Tempat sampah adalah tempat untuk menampung sampah secara sementara. Beberapa tempat umum seperti taman, pasar, dan komplek memiliki tempat sampah yang dapat ditemukan di pinggir jalan. Ketika tingkat ketinggian tempat sampah sudah penuh tempat sampah harus segera diangkut, jika tidak segera diangkut dapat menyebabkan bau tidak sedap, hal ini dapat mengganggu lingkungan menjadi tidak nyaman.
Mahasiswa tersebut tergabung dalam Program Kreativitas Mahasiswa Bidang Karsa Cipta (PKM KC) yang diadakan oleh Direktorat Jenderal Pembelajaran dan Kemahasiswaan Kementerian Riset, Teknologi dan Perguruan Tinggi.
Ketiga mahasiswa itu adalah Novi Arimukti dan Arsya Yoga Pratama (Program Studi Sistem Informasi Fakultas Teknik), Bagus Utomo (Program studi Teknik Elektro Fakultas Teknik).
Bagus Utomo salah satu mahasiswa mengatakan, pembuatan tempat sampah pintar ini awalnya karena melihat banyaknya sampah ada di masyarakat. Bukan karena tidak diambil, namun karena sampah yang penuh di tempat sampah tidak diambil.
“Tujuannya mengurangi banyak sampah yang menumpuk. Kalau melalui tempat sampah pintas ini sampah yang penuh akan diambil petugas,” terangnya.
Ia mengatakan, sistem kerja sampah pintar ini bisa membuka secara otomatis dengan menggunakan sensor. Apabila, ada tangan berjarak 10 cm dengan tempat sampah tersebut.

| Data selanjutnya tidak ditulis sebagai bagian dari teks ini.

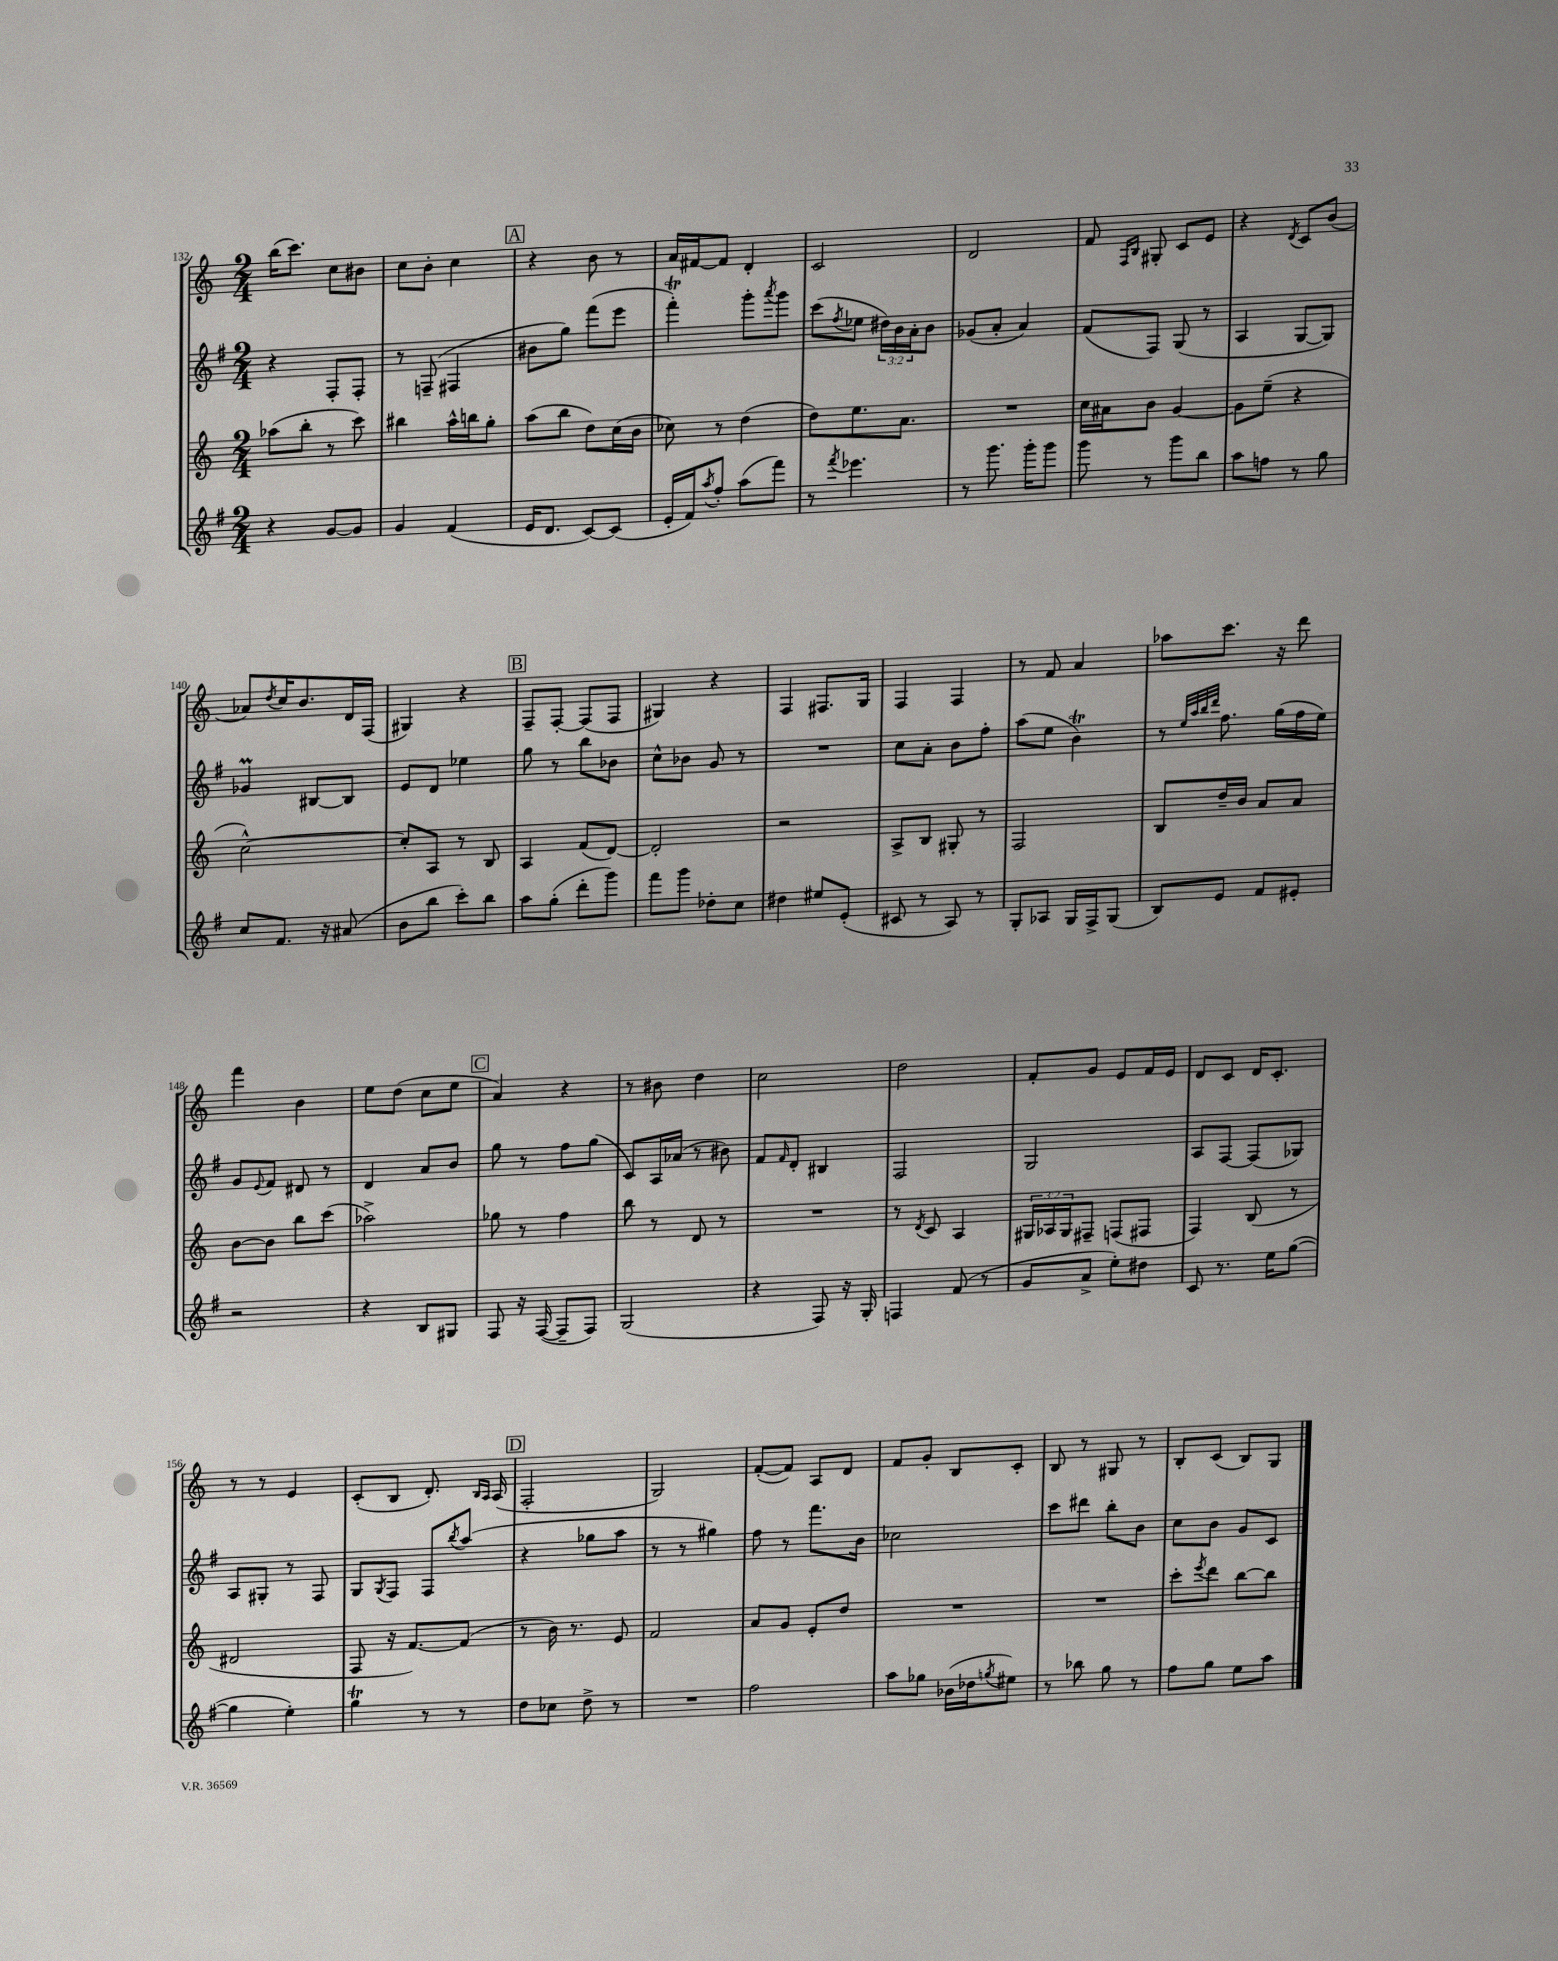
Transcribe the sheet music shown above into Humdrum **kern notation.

**kern	**kern	**kern	**kern
*staff4	*staff3	*staff2	*staff1
*clefG2	*clefG2	*clefG2	*clefG2
*k[f#]	*k[]	*k[f#]	*k[]
*M2/4	*M2/4	*M2/4	*M2/4
4r	(8aa-\L	4r	(16bb\LK
.	.	.	8.ccc\J)
.	8bb'\J	.	.
[8g/L	8r	8F#'/L	8cc\L
8g/]J	8ccc\)	8F#'/J	8b#\J
=	=	=	=
4g/	4bb#\	8r	8cc\L
.	.	(8F~/	8b'\J
(4f#/	16aa^^\LL	4F#/	4cc\
.	16bb\J	.	.
.	8gg'\J	.	.
=	=	=	=
16e/LK	(8aa\L	8b#\L	4r
8.d/J	.	.	.
.	8bb\J	8gg\J)	.
[8c/L)	8dd\L)	(8fff#\L	8b\
(8c/]J	(16cc\L	8eee\J	8r
.	16b\JJ	.	.
=	=	=	=
16e'/LL	8cc-\)	4fff#'\)	16a/LL
16f#/J)	.	.	[16f#/J
8qaa/	.	.	.
8ff#'/J	8r	.	8f#/]J
(8aa\L	(4dd\	8ggg'\L	4d'/
.	.	8qaaa/	.
8fff#\J)	.	8ggg\J	.
=	=	=	=
8r	8dd\L)	(8ccc\L	2c/
8qfff#/	.	8qff#/	.
4.eee-\	8.ee\	8ee-\J	.
.	.	24dd#\LL)	.
.	.	24b\	.
.	8.a\J	.	.
.	.	24a'\J	.
.	.	8b\J	.
=	=	=	=
8r	2r	(8g-/L	2d/
8.ggg\	.	8a'/J	.
.	.	4a/)	.
16ggg'\LK	.	.	.
8ggg\J	.	.	.
=	=	=	=
8ggg\	16cc\LL	(8f#/L	8f/
.	16a#\J	.	.
.	.	.	16qqF/LL
.	.	.	16qqB/JJ
8r	8b\J	8F#/J)	8G#'/
8ggg\L	[4g/	(8G/	8c/L
8bb\J	.	8r	8e/J
=	=	=	=
8aa\L	8g\]L	4A/	4r
8ff\J	(8ee~\J	.	.
.	.	.	8qd/
8r	4r	[8G/L	8c/L
8gg\	.	8G/]J)	(8b/J
=	=	=	=
8cc/L	[2cc^^\)	4g-/	8a-/L)
.	.	.	8qdd/
8.f#/J	.	.	16cc/K
.	.	.	8.b/
.	.	[8B#/L	.
16r	.	.	.
(8a#/	.	8B#/]J	16d/L
.	.	.	(16F/JJ
=	=	=	=
8b\L	8cc'/]L	8e/L	4G#/)
8bb\J	8A/J	8d/J	.
8ccc'\L)	8r	4ee-\	4r
8bb\J	8B/	.	.
=	=	=	=
8aa\L	4A/	8gg\	8F~/L
(8gg'\J	.	8r	[8F'/J
8ddd'\L	(8f/L	8bb\L	(8F/]L
8ggg\J)	[8d/J)	8b-\J	8F/J
=	=	=	=
8fff#\L	2d'/]	8cc^^\L	4G#/)
8ggg\J	.	8b-\J	.
8dd-'\L	.	8g/	4r
8cc\J	.	8r	.
=	=	=	=
4dd#\	2r	2r	4F/
8ee#/L	.	.	8.F#/L
(8e'/J	.	.	.
.	.	.	16G/Jk
=	=	=	=
8c#/	8A^/L	8cc\L	4F/
8r	8B/J	8a'\J	.
8A/)	8G#'/	8b\L	4F/
8r	8r	8ff#'\J	.
=	=	=	=
8G'/L	2F/	(8aa\L	8r
8A-/J	.	8ee\J	8f/
16G/LL	.	4b\)	4a/
16F#^/J	.	.	.
(8G/J	.	.	.
=	=	=	=
8B/L)	8B/L	8r	8aa-\L
.	.	32qqee/LLL	.
.	.	32qqaa/	.
.	.	32qqbb/	.
.	.	32qqddd/JJJ	.
8e/J	16dd~/L	8.ff#\	8.ccc\J
.	16b/JJ	.	.
8f#/L	8a/L	.	.
.	.	(16gg\LL	16r
8e#'/J	8a/J	16ff#\	8ddd\
.	.	16ee\JJ)	.
=	=	=	=
2r	[8b\L	8g/L	4fff\
.	.	8qqe/	.
.	8b\]J	8f#/J	.
.	8bb\L	8d#/	4b\
.	(8ccc\J	8r	.
=	=	=	=
4r	2aa-^\)	4d/	8ee\L
.	.	.	(8dd\J
8B/L	.	8a/L	8cc\L
8G#/J	.	8b/J	8ee\J
=	=	=	=
8F#/	8gg-\	8gg\	4a/)
16r	8r	8r	.
([16F#/	.	.	.
8F#~/]L	4ff\	8ff#\L	4r
8F#/J)	.	(8gg\J	.
=	=	=	=
(2G/	8bb\	8c/L)	8r
.	8r	16A/L	8b#\
.	.	(16a-/JJ	.
.	8d/	8r	4dd\
.	8r	8b#\)	.
=	=	=	=
4r	2r	8f#/L	2cc\
.	.	16qqf#/	.
.	.	8d'/J	.
8F#/)	.	4B#/	.
16r	.	.	.
16G'/	.	.	.
=	=	=	=
4F/	8r	2F#/	2dd\
.	8qd/	.	.
.	8c/	.	.
(8f#/	4A/	.	.
8r	.	.	.
=	=	=	=
8g/L	24G#/LL	2G/	8f'/L
.	24A-/	.	.
.	24G#/J	.	.
8a^/J	8F#~/J	.	8g/J
8ee'\L)	(8F/L	.	8e/L
8dd#\J	8F#/J	.	16f/L
.	.	.	16e/JJ
=	=	=	=
8c/	4F/)	8A/L	8d/L
8.r	.	[8F#/J	8c/J
.	(8B/	(8F#/]L	16d/LK
16ee\LK	.	.	8.c'/J
([8gg\J	8r	8G-/J)	.
=	=	=	=
4gg\]	2d#/	8A/L	8r
.	.	8G#'/J	8r
4ee'\)	.	8r	4e/
.	.	8F#/	.
=	=	=	=
4gg\	8F/	8G/L	(8c'/L
.	.	8qG/	.
.	16r	8F#/J	8B/J
.	[8.f/L)	.	.
8r	.	8F#/L	8.d'/)
.	.	8qbb/	.
8r	(8f/]J	(8aa/J	.
.	.	.	16qqB/LL
.	.	.	16qqA/JJ
.	.	.	(16A/
=	=	=	=
8dd\L	8r	4r	2F'/
8cc-\J	16b\)	.	.
.	8.r	.	.
8dd^\	.	8gg-\L	.
8r	8e/	8aa\J	.
=	=	=	=
2r	2f/	8r	2G/)
.	.	8r	.
.	.	4gg#\)	.
=	=	=	=
2ff#\	8a/L	8ff#\	([8f'/L
.	8g/J	8r	8f/]J)
.	8e'/L	8.fff#\L	8A/L
.	8dd/J	.	8d/J
.	.	16b\Jk	.
=	=	=	=
8aa\L	2r	2cc-\	8f/L
8gg-\J	.	.	8g'/J
(16b-\LL	.	.	8B/L
16dd-\J	.	.	.
8qgg/	.	.	.
8ee#\J)	.	.	8c'/J
=	=	=	=
8r	2r	8ccc\L	8B/
8bb-\	.	8ddd#\J	8r
8gg\	.	8bb'\L	8G#/
8r	.	8b\J	8r
=	=	=	=
8ff#\L	8ccc'\L	8cc\L	8B'/L
.	8qeee/	.	.
8gg\J	8ddd\J	8b\J	(8c/J
8ee\L	[8bb\L	8g/L	8B/L)
8aa\J	8bb\]J	8c/J	8G/J
==	==	==	==
*-	*-	*-	*-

Maka, tempat sampah tersebut akan membuka secara otomatis.
“Ketika tempat sampah sudah penuh tidak akan membuka. kemudian akan memberikan notifikasi bahwa tempat sampah sudah penuh. Lalu petugas sampah akan mengambil sampah tersebut,” katanya.
Pada perancangan hardware yang digunakan yaitu sensor ultrasonik, yang akan mengukur ketinggian sampah.
“Modul akan mengirimkan data kapasitas sampah dan koordinat tempat sampah ke realtime database. Realtime database yang digunakan pada pengerjaan ini yaitu firebase,” jelasnya.
Wakil Rektor 3 UMK Rohmad Winarso mengatakan, melalui kegiatan ini diharapkan dapat menjadikan mahasiswa lebih kreatif. Sampah pintar ini merupakan alat tempat sampah yang berfungsi berbeda dengan lainnya. Karena menggunakan sistem IT.
“Seiap tahun ada ajang bergengsi. Maka mahasiswa UMK untuk mengikuti. Salah satunya Program Kreativitas Mahasiswa Bidang Karsa Cipta (PKM KC) yang diadakan oleh Direktorat Jenderal Pembelajaran dan Kemahasiswaan Kementerian Riset, Teknologi dan Perguruan Tinggi,” tambahnya.